Un cadeau de trop...
Pour commencer la
nouvelle année, ma mère adoptive m’a offert un jouet. Nom d’un chat, ce cadeau
m’a mis en furie ! Elle me traite comme si j’avais six ans, moi qui en ai plus
du double. Est-ce qu’elle s’attend vraiment à ce que je joue avec ce chiot en peluche,
que je le mordille et que je l’envoie en l’air comme celui tout usé et bon pour
la poubelle à qui j’ai déjà arraché une oreille…? La pauvre, on voit bien qu’elle n’a aucune idée des
problèmes d’articulations qui sont les miens !
Je n’ai pas voulu
lui faire de peine, je ne lui ai pas dit qu’elle me déconsidère en me traitant
comme un enfant. Cette manie qu’elle a de m’attribuer des
sentiments humains, c’est de l’anthropomorphisme. Il est vrai que je n’ai
jamais lutté très fort pour la détromper, je me suis souvent prêté au jeu en
lui laissant croire que je suis heureux quand je ronronne, que je souris dans
mon sommeil, que je médite comme Bouddha même quand je suis en sacristie. Parce
qu’elle le désirait, j’ai appris à lire et à parler ; il m’arrive même de
rire aux éclats pour lui faire plaisir. Mais depuis que j’ai lu un article (*)

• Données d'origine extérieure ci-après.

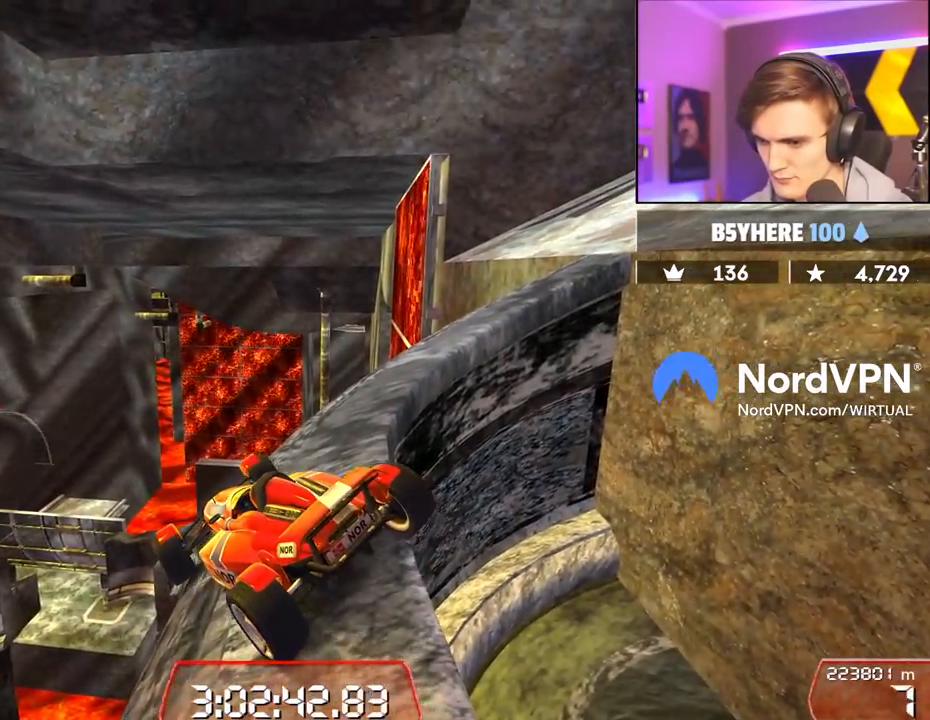
{"keys": ["left"], "events": [[467, "down", "up"]]}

dénonçant ce trait détestable, je résiste mal à l’envie de lui faire comprendre
que je suis un chat. Certes doté d’une intelligence et d’un sens de la
réflexion remarquables, mais un animal quand même !
Je songe à imprimer cet article et à le laisser traîner dans le but qu’elle
le lise, elle changerait peut-être d’attitude avec moi. C’est quand j’ai
regardé le film Bestaire (** ***) de Denis Côté que j’ai constaté le
traitement sordide que réservent les humains aux animaux en captivité. Un film
qui ne juge pas, mais qui montre et « réagit à des décennies
d’anthropomorphisme». J’admets qu’une différence existe entre eux et moi :
je suis libre. Mais comme l’affirme Jean-Paul Sartre, «nous sommes condamnés à
être libres», ce qui n’est pas forcément un cadeau.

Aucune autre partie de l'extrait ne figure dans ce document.